One male animal dosed at 3 mg/kg bw/day was found dead on Day 78 of the treatment period. Although treatment-related findings were observed at post-mortem observations (changes in the liver), the cause of this death cannot be clearly established. No test item treatment-related clinical signs were observed during the study. In addition, no adverse effects were observed during the Functional Observation Battery or at ophthalmology examinations. Body weight and food consumption were not affected by treatment with the test item. However, signs of evident treatment-related effects of the test item were observed in males dosed at 3 and 10 mg/kg bw/day and in females dosed at 10 mg/kg bw/day. These effects were demonstrated by changes in clinical pathology parameters and post mortem findings. A main target organ, the liver was identified on the basis of the organ weights data and histopathological findings. A second target organ appeared to be the thyroid, whose changes were considered to be a secondary effect of the liver toxicity. The above effects showed a dose-related trend and appeared to be only partially reversible after the 6-week recovery period.

Changes observed in females dosed at 3 mg/kg bw/day were limited to the very slight increase in liver weights, which was fully reversible. Therefore, this change was not considered to be adverse. In the males, no adverse effects were seen following treatment at a dosage of 1 mg/kg bw/day, changes being limited to a very slight increase in relative liver weight associated to a minimal hepatocytic hypertrophy. No changes were observed in the females doses at 1 mg/kg bw/day and animals of both sexes dosed at 0.3 mg/kg bw/day.

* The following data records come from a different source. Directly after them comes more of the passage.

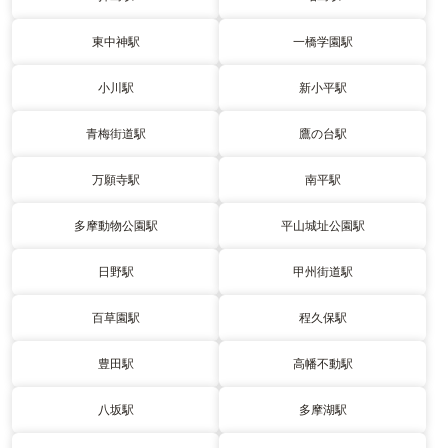
東中神駅
一橋学園駅
小川駅
新小平駅
青梅街道駅
鷹の台駅
万願寺駅
南平駅
多摩動物公園駅
平山城址公園駅
日野駅
甲州街道駅
百草園駅
程久保駅
豊田駅
高幡不動駅
八坂駅
多摩湖駅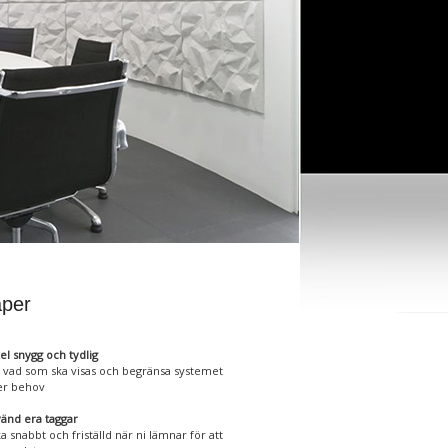
per
el snygg och tydlig
j vad som ska visas och begränsa systemet
er behov
änd era taggar
a snabbt och friställd när ni lämnar för att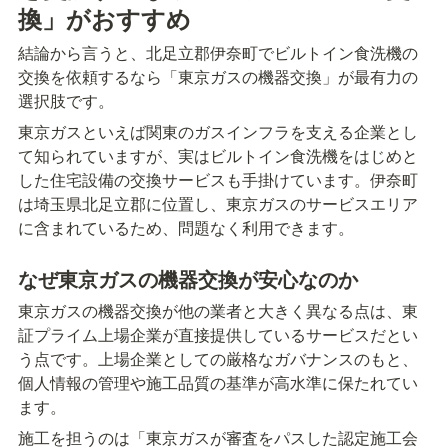
換」がおすすめ
結論から言うと、北足立郡伊奈町でビルトイン食洗機の
交換を依頼するなら「東京ガスの機器交換」が最有力の
選択肢です。
東京ガスといえば関東のガスインフラを支える企業とし
て知られていますが、実はビルトイン食洗機をはじめと
した住宅設備の交換サービスも手掛けています。伊奈町
は埼玉県北足立郡に位置し、東京ガスのサービスエリア
に含まれているため、問題なく利用できます。
なぜ東京ガスの機器交換が安心なのか
東京ガスの機器交換が他の業者と大きく異なる点は、東
証プライム上場企業が直接提供しているサービスだとい
う点です。上場企業としての厳格なガバナンスのもと、
個人情報の管理や施工品質の基準が高水準に保たれてい
ます。
施工を担うのは「東京ガスが審査をパスした認定施工会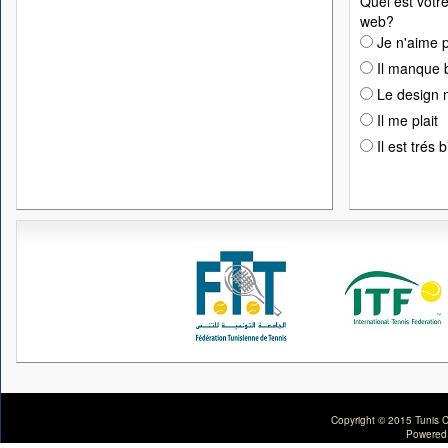
Quel est votre
web?
Je n'aime p
Il manque 
Le design n
Il me plait
Il est trés 
Copyright © 2015 Tunis C
Powered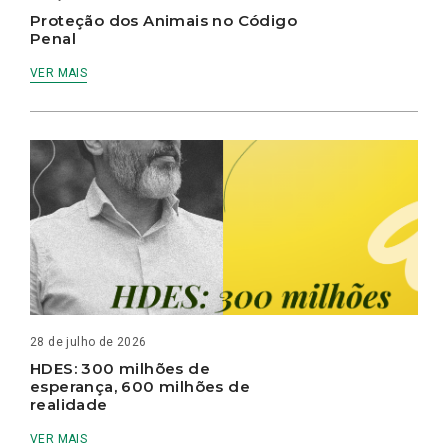
Proteção dos Animais no Código
Penal
VER MAIS
28 de julho de 2026
HDES: 300 milhões de
esperança, 600 milhões de
realidade
VER MAIS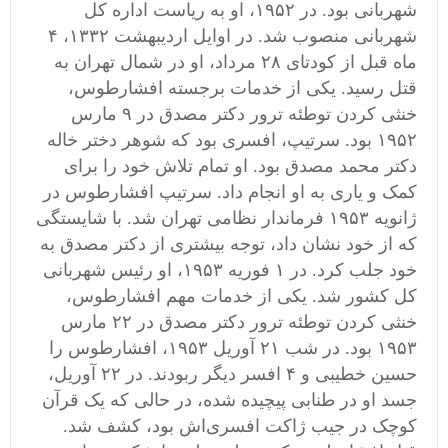
شهربانی بود. در ۱۹۵۲، او به ریاست اداره کل
شهربانی منصوب شد. در اوایل اردیبهشت ۱۳۳۲، ۴
ماه قبل از کودتای ۲۸ مرداد، او در شمال تهران به
قتل رسید. یکی از خدمات برجسته افشارطوس،
خنثی کردن توطئه ترور دکتر مصدق در ۹ مارس
۱۹۵۲ بود. سرتیپ، افسری بود که شوهر دختر خاله
دکتر محمد مصدق بود. او تمام تلاش خود را برای
کمک و یاری به او انجام داد. سرتیپ افشارطوس در
ژانویه ۱۹۵۳ فرماندار نظامی تهران شد. با شایستگی
که از خود نشان داد، توجه بیشتری از دکتر مصدق به
خود جلب کرد. در ۱ فوریه ۱۹۵۳، او رئیس شهربانی
کل کشور شد. یکی از خدمات مهم افشارطوس،
خنثی کردن توطئه ترور دکتر مصدق در ۲۲ مارس
۱۹۵۳ بود. در شب ۲۱ آوریل ۱۹۵۳، افشارطوس را
حسین خطیبی و ۴ افسر دیگر ربودند. در ۲۲ آوریل،
جسد او در طنابی پیچیده شده، در حالی که یک قرآن
کوچک در جیب ژاکت افسری‌اش بود، کشف شد.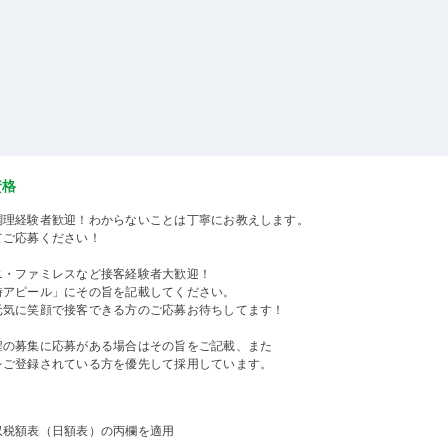
資格
調理経験者歓迎！わからないことは丁寧にお教えします。
てご応募ください！
ニ・ファミレスなど接客経験者大歓迎！
時アピール」にその旨を記載してください。
元気に笑顔で接客できる方のご応募お待ちしてます！
程の募集に応募がある場合はその旨をご記載、また
をご登録されている方を優先して採用しています。
収税額表（日額表）の丙欄を適用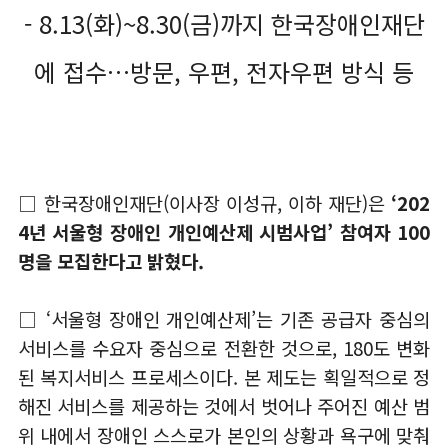
- 8.13(화)~8.30(금)까지 한국장애인재단
에 접수…방문, 우편, 전자우편 방식 등
□ 한국장애인재단(이사장 이성규, 이하 재단)은
‘202
4년 서울형 장애인 개인예산제 시범사업’ 참여자 100
명을 모집한다고 밝혔다.
□ ‘서울형 장애인 개인예산제’는 기존 공급자 중심의
서비스를 수요자 중심으로 전환한 것으로, 180도 변화
된 복지서비스 프로세스이다. 본 제도는 획일적으로 정
해진 서비스를 제공하는 것에서 벗어나 주어진 예산 범
위 내에서 장애인 스스로가 본인의 상황과 욕구에 맞춰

Therefore, the test item cC604, when administered daily to rats for 13 consecutive weeks to both sexes, showed a No Observed Adverse Effect Level (NOAEL) of 3 mg/kg bw/day in the females and 1 mg/kg bw/day in the males. The Lowest Observed Adverse Effect Level (LOAEL) was considered to be 3 and 10 mg/kg bw/day for males and females, respectively.

This study was considered as acceptable as it satisfied the main criteria of the OECD guideline.